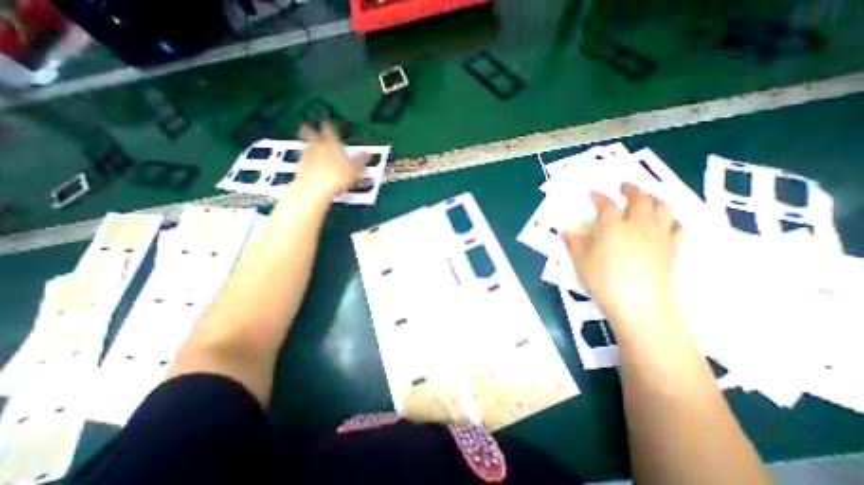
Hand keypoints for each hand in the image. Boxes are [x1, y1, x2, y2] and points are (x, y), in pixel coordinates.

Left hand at [294, 122, 367, 202]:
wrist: (315, 189)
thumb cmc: (337, 177)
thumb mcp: (354, 169)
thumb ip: (360, 160)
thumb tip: (367, 153)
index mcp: (331, 143)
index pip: (330, 128)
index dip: (330, 124)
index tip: (329, 121)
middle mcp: (317, 145)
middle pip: (311, 132)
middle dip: (310, 129)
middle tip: (309, 127)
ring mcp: (307, 155)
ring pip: (305, 144)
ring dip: (307, 144)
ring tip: (310, 146)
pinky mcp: (300, 166)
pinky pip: (303, 158)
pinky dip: (306, 159)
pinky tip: (310, 164)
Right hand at [565, 184, 685, 326]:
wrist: (639, 305)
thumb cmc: (603, 281)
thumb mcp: (580, 262)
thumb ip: (573, 243)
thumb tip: (566, 231)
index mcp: (613, 227)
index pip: (606, 205)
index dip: (598, 197)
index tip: (592, 194)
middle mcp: (638, 226)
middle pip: (640, 200)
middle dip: (631, 189)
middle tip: (624, 185)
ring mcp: (658, 237)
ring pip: (662, 208)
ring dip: (653, 198)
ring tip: (646, 196)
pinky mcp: (671, 250)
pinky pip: (677, 227)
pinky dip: (671, 219)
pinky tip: (666, 221)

---

» WHAT THE TASK REQUIRES
Work out how many lines in the records above contain the word "ring", and reply with that number alone.

» RESULT FOR THIS EXERCISE
8